已于 2025-03-06 21:05:51 修改

阅读量948

点赞数 27

文章标签： LLM AudioLM 多模态

于 2025-03-06 21:05:25 首次发布

本文链接：https://blog.youkuaiyun.com/qq_44193969/article/details/146052292

版权

文章目录

前言
一、环境安装
二、准备数据与模型
三、修改对应代码及配置
四、训练Ultravox
五、推理

前言

Ultravox 是一种新型的多模态语言模型，能够理解文本以及语音，无需单独的音频语音识别（ASR）阶段。
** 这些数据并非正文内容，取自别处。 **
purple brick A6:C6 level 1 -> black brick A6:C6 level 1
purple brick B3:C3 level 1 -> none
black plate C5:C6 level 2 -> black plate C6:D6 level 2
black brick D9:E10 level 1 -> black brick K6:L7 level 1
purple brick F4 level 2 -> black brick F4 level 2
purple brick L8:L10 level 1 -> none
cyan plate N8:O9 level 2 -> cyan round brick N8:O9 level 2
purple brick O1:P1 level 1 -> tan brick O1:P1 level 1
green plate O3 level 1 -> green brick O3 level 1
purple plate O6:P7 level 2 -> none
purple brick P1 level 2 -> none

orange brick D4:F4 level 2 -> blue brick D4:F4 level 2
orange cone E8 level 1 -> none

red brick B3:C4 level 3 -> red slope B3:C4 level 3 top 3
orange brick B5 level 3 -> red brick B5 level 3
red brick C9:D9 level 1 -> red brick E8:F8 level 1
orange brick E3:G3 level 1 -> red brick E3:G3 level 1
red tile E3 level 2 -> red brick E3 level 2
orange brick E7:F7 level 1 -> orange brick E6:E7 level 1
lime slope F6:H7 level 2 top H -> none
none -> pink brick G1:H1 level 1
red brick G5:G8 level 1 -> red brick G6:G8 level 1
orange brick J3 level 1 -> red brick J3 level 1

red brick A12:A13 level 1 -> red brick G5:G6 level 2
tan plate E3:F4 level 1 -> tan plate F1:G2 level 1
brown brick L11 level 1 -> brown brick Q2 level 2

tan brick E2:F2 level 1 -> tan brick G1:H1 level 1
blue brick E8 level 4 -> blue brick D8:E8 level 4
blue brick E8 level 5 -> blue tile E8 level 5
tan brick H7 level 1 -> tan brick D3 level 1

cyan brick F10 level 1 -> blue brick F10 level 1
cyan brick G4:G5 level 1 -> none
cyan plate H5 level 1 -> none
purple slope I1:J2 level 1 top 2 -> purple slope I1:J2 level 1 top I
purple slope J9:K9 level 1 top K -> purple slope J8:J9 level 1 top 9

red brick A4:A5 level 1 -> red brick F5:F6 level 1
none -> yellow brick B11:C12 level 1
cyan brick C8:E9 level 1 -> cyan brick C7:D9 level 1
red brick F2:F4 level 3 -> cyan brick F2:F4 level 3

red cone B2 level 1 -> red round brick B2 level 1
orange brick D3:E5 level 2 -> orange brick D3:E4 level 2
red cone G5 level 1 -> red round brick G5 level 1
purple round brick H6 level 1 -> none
基于像AudioLM、SeamlessM4T、Gazelle、SpeechGPT等研究，Ultravox 能够使用多模态投影扩展任何开放权重的语言模型，该投影将音频直接转换为语言模型使用的高维空间。我们已经在 Llama 3、Mistral 和 Gemma 上训练了版本。这种直接耦合使得 Ultravox 比结合单独的 ASR 和语言模型组件的系统响应速度快得多。在未来，这也将使 Ultravox 能够原生地理解在人类语音中无处不在的时间和情感的副语言线索。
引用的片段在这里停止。